Workflow: Picking predictive variables with the Top Select block


The Top Select block enables you to retain variables in a dataset. The block is used to keep or discard certain columns from an input loan_data.csv dataset (containing observations describing a loan and the person taking the loan out).

The following demonstrates how to use the Top Select block to sort variables from the loan_data.csv dataset based on entropy variance to the Default variable.
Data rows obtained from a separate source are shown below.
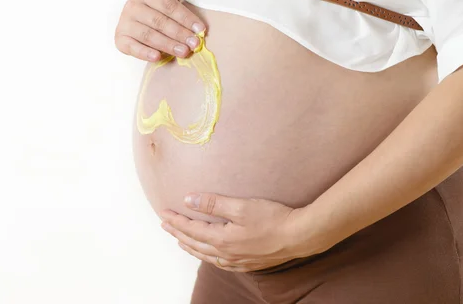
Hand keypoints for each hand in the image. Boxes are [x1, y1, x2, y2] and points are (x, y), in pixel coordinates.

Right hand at [114, 0, 205, 60]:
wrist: (141, 22)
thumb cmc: (160, 6)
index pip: (168, 5)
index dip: (185, 18)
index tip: (201, 29)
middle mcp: (132, 6)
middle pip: (159, 21)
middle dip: (179, 33)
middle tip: (195, 44)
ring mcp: (124, 23)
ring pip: (148, 35)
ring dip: (167, 44)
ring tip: (184, 52)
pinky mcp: (120, 39)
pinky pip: (132, 47)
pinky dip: (145, 53)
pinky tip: (158, 57)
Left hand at [159, 193, 312, 272]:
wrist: (299, 236)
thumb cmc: (272, 218)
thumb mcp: (240, 206)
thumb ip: (213, 203)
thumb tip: (188, 199)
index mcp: (221, 239)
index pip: (191, 229)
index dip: (176, 220)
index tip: (163, 213)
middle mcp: (226, 253)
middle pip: (195, 243)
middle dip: (178, 233)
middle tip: (165, 225)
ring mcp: (238, 260)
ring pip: (206, 255)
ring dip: (191, 246)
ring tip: (181, 241)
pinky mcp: (249, 263)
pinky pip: (221, 263)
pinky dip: (209, 257)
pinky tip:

The variables with the highest entropy variance are selected and output:

  1. Import the loan_data.csv dataset onto a Workflow canvas using the Text File Import block.
  2. Expand the Data Preparation group in the Workflow palette, then click and drag a Top Select block onto the Workflow canvas.
  3. Click the Output port of the loan_data dataset block and drag a connection towards the Input port of the Top Select block.
  4. Double-click the Top Select block to display the Configure Top Select dialog box.
  5. In the Configure Top Select dialog box:
    1. In the Dependent variable drop-down list, select Default.
    2. At the top of the Unselected Independent Variables list, click Entropy Variance to sort the list in descending order of entropy variance.
    3. In the Unselected Independent Variables list click Loan_Period.
    4. Hold down the Shift key and click the sixth variable in the list, Loan_Amount.
    5. Click Select to move all variables to the Selected Independent Variables list.
  6. Click OK to save the configuration and close the Configure Top Select dialog box.

A green execution status is displayed in the Output port of the Top Select block and the new Working Dataset. The Top Select block output dataset contains only the selected variables from the input loan_data dataset.